| WHAT TO PRODUCE |
This exercise calls for copying every line below that holds the word "Hangares".

| EXERCISE DATA |
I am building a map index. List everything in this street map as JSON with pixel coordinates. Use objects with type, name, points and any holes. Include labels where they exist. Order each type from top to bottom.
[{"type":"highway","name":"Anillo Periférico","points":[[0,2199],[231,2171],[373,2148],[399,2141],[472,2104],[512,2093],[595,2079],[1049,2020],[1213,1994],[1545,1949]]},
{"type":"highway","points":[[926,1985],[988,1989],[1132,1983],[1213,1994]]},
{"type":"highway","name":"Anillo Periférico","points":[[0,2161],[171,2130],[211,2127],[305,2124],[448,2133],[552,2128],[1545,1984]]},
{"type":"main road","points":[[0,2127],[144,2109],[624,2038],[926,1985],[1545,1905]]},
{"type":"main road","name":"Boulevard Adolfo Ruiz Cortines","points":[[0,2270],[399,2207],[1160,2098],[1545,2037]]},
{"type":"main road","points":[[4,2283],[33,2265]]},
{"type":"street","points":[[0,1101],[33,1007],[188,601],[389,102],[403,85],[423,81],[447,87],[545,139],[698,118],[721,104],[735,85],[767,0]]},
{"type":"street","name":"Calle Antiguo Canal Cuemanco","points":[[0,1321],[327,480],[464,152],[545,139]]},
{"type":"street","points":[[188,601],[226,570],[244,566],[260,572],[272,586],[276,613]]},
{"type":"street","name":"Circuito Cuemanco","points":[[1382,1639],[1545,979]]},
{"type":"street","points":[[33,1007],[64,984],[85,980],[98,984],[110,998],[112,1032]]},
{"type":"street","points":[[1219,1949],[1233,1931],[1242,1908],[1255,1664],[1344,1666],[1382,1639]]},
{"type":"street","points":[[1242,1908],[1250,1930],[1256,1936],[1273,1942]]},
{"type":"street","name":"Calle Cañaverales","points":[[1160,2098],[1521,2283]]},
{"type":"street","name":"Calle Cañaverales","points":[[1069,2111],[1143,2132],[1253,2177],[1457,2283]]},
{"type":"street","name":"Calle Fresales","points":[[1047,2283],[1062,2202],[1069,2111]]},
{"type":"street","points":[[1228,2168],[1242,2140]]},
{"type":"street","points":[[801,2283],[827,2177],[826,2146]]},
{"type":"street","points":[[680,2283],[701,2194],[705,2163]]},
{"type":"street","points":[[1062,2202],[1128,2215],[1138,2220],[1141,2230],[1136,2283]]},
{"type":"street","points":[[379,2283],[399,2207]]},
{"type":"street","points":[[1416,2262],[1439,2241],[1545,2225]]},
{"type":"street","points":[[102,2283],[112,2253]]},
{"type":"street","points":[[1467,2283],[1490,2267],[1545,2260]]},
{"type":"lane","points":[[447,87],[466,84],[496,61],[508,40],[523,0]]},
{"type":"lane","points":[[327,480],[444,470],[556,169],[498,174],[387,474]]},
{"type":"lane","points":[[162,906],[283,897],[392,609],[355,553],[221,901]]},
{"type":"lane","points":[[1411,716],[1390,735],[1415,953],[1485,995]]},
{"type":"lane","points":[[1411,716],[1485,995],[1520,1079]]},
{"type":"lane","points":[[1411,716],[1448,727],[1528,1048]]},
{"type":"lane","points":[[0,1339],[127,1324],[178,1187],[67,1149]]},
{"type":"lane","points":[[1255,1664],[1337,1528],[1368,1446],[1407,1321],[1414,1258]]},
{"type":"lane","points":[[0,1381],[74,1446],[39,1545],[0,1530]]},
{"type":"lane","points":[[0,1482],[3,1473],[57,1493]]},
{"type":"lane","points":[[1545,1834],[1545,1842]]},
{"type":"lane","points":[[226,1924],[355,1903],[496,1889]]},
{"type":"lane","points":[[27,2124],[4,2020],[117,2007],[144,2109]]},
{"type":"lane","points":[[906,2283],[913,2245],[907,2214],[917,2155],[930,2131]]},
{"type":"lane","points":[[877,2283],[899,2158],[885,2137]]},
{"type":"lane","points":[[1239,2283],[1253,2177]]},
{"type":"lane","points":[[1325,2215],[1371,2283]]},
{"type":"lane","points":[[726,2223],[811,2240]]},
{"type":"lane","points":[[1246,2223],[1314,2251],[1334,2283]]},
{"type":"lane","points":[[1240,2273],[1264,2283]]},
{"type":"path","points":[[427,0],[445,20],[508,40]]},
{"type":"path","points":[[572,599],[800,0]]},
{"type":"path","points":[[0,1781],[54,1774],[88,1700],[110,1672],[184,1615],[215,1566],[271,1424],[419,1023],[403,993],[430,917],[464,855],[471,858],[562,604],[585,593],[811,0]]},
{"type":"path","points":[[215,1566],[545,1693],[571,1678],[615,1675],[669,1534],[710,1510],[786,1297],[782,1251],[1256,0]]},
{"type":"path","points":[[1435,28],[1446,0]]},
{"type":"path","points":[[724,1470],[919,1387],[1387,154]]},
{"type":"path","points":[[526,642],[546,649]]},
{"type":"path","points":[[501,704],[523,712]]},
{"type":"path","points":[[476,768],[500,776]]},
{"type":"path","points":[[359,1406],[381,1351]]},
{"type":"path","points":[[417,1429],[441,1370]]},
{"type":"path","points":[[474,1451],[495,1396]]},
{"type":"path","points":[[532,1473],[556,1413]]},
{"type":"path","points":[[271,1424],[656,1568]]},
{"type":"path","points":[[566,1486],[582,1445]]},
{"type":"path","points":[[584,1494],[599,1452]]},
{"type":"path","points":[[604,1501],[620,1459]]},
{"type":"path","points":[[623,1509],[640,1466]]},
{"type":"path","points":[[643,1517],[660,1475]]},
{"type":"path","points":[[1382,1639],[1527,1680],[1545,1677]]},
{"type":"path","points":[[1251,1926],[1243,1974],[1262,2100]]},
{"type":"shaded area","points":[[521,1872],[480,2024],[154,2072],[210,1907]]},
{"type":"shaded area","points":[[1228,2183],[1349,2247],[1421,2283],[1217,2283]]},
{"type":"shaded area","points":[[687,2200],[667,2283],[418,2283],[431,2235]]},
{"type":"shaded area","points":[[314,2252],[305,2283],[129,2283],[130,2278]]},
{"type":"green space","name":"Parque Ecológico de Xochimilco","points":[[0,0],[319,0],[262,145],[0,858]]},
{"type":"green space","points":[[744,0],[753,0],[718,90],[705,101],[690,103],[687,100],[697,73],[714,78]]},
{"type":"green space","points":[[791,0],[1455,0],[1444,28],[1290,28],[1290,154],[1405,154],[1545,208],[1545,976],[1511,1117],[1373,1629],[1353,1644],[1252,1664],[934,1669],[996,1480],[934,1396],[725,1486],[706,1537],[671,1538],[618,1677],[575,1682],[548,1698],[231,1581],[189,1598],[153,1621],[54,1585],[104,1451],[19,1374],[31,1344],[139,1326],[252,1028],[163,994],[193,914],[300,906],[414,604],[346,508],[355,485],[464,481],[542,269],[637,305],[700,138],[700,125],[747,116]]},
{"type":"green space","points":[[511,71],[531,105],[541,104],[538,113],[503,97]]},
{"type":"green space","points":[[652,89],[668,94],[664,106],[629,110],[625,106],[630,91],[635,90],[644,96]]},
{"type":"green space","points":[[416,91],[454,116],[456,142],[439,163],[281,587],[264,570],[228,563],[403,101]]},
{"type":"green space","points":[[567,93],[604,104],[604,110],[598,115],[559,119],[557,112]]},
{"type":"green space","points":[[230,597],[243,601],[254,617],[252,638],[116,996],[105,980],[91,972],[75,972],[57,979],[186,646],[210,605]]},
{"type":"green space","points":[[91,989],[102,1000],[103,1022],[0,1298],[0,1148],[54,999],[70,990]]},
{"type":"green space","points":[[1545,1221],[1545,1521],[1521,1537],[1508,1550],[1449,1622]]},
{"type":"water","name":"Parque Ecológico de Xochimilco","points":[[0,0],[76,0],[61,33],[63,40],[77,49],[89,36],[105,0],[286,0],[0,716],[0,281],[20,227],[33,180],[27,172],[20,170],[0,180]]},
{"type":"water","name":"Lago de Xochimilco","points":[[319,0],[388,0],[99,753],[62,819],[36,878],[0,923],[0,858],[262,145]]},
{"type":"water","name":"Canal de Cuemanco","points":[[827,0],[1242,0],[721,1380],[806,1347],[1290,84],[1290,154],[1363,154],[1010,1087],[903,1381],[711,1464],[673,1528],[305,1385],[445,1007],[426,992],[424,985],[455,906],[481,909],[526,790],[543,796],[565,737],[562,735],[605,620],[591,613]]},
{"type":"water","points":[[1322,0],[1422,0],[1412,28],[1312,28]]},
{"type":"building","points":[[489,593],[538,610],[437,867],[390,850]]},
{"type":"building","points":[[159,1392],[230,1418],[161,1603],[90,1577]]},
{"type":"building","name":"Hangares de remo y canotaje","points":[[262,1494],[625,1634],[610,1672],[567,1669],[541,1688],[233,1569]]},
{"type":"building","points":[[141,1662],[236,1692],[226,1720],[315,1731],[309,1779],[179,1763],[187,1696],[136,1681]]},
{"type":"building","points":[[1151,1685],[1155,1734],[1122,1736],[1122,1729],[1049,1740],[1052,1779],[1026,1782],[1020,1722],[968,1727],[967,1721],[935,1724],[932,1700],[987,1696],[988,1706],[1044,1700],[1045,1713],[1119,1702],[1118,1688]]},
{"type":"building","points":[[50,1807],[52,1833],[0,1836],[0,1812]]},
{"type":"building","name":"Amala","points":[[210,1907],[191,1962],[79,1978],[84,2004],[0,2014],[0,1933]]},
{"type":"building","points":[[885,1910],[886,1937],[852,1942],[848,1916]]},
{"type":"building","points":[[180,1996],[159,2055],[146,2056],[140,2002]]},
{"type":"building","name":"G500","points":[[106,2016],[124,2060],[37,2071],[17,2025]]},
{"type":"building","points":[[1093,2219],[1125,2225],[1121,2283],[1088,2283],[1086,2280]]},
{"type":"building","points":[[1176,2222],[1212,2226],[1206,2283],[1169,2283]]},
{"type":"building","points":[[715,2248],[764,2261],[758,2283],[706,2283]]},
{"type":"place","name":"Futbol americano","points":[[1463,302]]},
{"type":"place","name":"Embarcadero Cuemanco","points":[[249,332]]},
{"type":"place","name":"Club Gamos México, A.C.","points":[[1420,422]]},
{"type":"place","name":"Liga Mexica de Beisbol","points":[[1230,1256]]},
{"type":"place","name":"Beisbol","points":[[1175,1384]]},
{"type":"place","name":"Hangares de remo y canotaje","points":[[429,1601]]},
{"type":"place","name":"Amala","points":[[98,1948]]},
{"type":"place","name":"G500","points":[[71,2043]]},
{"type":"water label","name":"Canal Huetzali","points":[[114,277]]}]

| YOUR RESPONSE |
{"type":"building","name":"Hangares de remo y canotaje","points":[[262,1494],[625,1634],[610,1672],[567,1669],[541,1688],[233,1569]]},
{"type":"place","name":"Hangares de remo y canotaje","points":[[429,1601]]},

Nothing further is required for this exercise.